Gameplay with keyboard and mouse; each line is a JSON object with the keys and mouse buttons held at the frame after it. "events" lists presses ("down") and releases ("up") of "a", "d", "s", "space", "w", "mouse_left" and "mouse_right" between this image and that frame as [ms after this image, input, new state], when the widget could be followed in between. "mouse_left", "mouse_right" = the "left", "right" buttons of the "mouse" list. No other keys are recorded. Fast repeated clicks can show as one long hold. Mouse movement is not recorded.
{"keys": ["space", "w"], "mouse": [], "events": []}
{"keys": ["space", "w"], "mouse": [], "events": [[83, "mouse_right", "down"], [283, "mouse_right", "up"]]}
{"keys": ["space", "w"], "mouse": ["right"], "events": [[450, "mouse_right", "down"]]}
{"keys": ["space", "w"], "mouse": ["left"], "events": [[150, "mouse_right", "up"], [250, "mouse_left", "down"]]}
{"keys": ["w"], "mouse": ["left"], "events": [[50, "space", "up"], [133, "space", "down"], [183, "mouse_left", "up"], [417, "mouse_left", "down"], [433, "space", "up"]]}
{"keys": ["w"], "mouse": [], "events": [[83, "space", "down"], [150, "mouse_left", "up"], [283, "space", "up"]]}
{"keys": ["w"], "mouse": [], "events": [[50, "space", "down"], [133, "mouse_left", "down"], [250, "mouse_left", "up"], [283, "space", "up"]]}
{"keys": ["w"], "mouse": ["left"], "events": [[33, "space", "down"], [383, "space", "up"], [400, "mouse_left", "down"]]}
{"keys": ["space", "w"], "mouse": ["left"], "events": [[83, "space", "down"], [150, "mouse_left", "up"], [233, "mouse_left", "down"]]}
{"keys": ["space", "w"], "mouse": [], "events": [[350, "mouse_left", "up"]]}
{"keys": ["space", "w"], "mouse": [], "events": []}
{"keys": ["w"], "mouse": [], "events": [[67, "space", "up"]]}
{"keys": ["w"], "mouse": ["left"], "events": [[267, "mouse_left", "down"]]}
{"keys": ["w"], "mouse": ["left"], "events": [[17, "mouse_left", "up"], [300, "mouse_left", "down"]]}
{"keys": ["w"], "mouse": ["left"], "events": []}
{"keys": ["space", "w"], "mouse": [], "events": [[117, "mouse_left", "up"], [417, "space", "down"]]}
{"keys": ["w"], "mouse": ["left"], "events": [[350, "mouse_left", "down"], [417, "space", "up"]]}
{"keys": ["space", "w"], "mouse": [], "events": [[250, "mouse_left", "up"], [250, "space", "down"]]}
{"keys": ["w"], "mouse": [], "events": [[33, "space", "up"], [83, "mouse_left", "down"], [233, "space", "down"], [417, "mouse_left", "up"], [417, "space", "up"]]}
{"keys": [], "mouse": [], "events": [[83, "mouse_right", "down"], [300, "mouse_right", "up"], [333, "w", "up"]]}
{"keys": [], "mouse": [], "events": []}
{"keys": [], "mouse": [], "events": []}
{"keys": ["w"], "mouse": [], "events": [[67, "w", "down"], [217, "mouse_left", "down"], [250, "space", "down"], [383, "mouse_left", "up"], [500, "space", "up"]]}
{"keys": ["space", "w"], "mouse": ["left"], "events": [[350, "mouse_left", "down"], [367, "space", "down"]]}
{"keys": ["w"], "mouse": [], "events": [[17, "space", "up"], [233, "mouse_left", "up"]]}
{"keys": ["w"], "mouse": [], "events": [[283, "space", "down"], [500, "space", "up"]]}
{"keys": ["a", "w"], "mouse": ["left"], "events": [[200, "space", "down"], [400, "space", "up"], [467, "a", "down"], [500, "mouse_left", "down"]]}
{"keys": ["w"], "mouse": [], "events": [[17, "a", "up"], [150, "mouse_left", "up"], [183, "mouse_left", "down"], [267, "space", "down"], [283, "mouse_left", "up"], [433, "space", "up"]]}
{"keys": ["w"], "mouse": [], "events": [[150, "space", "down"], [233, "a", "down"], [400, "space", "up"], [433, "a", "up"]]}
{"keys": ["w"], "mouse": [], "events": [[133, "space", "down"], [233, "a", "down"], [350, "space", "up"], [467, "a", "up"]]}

# TASK TO COMPLETE:
In full and without alteration, return the listing above.

# ANSWER BOX:
Gameplay with keyboard and mouse; each line is a JSON object with the keys and mouse buttons held at the frame after it. "events" lists presses ("down") and releases ("up") of "a", "d", "s", "space", "w", "mouse_left" and "mouse_right" between this image and that frame as [ms after this image, input, new state], when the widget could be followed in between. "mouse_left", "mouse_right" = the "left", "right" buttons of the "mouse" list. No other keys are recorded. Fast repeated clicks can show as one long hold. Mouse movement is not recorded.
{"keys": ["space", "w"], "mouse": [], "events": []}
{"keys": ["space", "w"], "mouse": [], "events": [[83, "mouse_right", "down"], [283, "mouse_right", "up"]]}
{"keys": ["space", "w"], "mouse": ["right"], "events": [[450, "mouse_right", "down"]]}
{"keys": ["space", "w"], "mouse": ["left"], "events": [[150, "mouse_right", "up"], [250, "mouse_left", "down"]]}
{"keys": ["w"], "mouse": ["left"], "events": [[50, "space", "up"], [133, "space", "down"], [183, "mouse_left", "up"], [417, "mouse_left", "down"], [433, "space", "up"]]}
{"keys": ["w"], "mouse": [], "events": [[83, "space", "down"], [150, "mouse_left", "up"], [283, "space", "up"]]}
{"keys": ["w"], "mouse": [], "events": [[50, "space", "down"], [133, "mouse_left", "down"], [250, "mouse_left", "up"], [283, "space", "up"]]}
{"keys": ["w"], "mouse": ["left"], "events": [[33, "space", "down"], [383, "space", "up"], [400, "mouse_left", "down"]]}
{"keys": ["space", "w"], "mouse": ["left"], "events": [[83, "space", "down"], [150, "mouse_left", "up"], [233, "mouse_left", "down"]]}
{"keys": ["space", "w"], "mouse": [], "events": [[350, "mouse_left", "up"]]}
{"keys": ["space", "w"], "mouse": [], "events": []}
{"keys": ["w"], "mouse": [], "events": [[67, "space", "up"]]}
{"keys": ["w"], "mouse": ["left"], "events": [[267, "mouse_left", "down"]]}
{"keys": ["w"], "mouse": ["left"], "events": [[17, "mouse_left", "up"], [300, "mouse_left", "down"]]}
{"keys": ["w"], "mouse": ["left"], "events": []}
{"keys": ["space", "w"], "mouse": [], "events": [[117, "mouse_left", "up"], [417, "space", "down"]]}
{"keys": ["w"], "mouse": ["left"], "events": [[350, "mouse_left", "down"], [417, "space", "up"]]}
{"keys": ["space", "w"], "mouse": [], "events": [[250, "mouse_left", "up"], [250, "space", "down"]]}
{"keys": ["w"], "mouse": [], "events": [[33, "space", "up"], [83, "mouse_left", "down"], [233, "space", "down"], [417, "mouse_left", "up"], [417, "space", "up"]]}
{"keys": [], "mouse": [], "events": [[83, "mouse_right", "down"], [300, "mouse_right", "up"], [333, "w", "up"]]}
{"keys": [], "mouse": [], "events": []}
{"keys": [], "mouse": [], "events": []}
{"keys": ["w"], "mouse": [], "events": [[67, "w", "down"], [217, "mouse_left", "down"], [250, "space", "down"], [383, "mouse_left", "up"], [500, "space", "up"]]}
{"keys": ["space", "w"], "mouse": ["left"], "events": [[350, "mouse_left", "down"], [367, "space", "down"]]}
{"keys": ["w"], "mouse": [], "events": [[17, "space", "up"], [233, "mouse_left", "up"]]}
{"keys": ["w"], "mouse": [], "events": [[283, "space", "down"], [500, "space", "up"]]}
{"keys": ["a", "w"], "mouse": ["left"], "events": [[200, "space", "down"], [400, "space", "up"], [467, "a", "down"], [500, "mouse_left", "down"]]}
{"keys": ["w"], "mouse": [], "events": [[17, "a", "up"], [150, "mouse_left", "up"], [183, "mouse_left", "down"], [267, "space", "down"], [283, "mouse_left", "up"], [433, "space", "up"]]}
{"keys": ["w"], "mouse": [], "events": [[150, "space", "down"], [233, "a", "down"], [400, "space", "up"], [433, "a", "up"]]}
{"keys": ["w"], "mouse": [], "events": [[133, "space", "down"], [233, "a", "down"], [350, "space", "up"], [467, "a", "up"]]}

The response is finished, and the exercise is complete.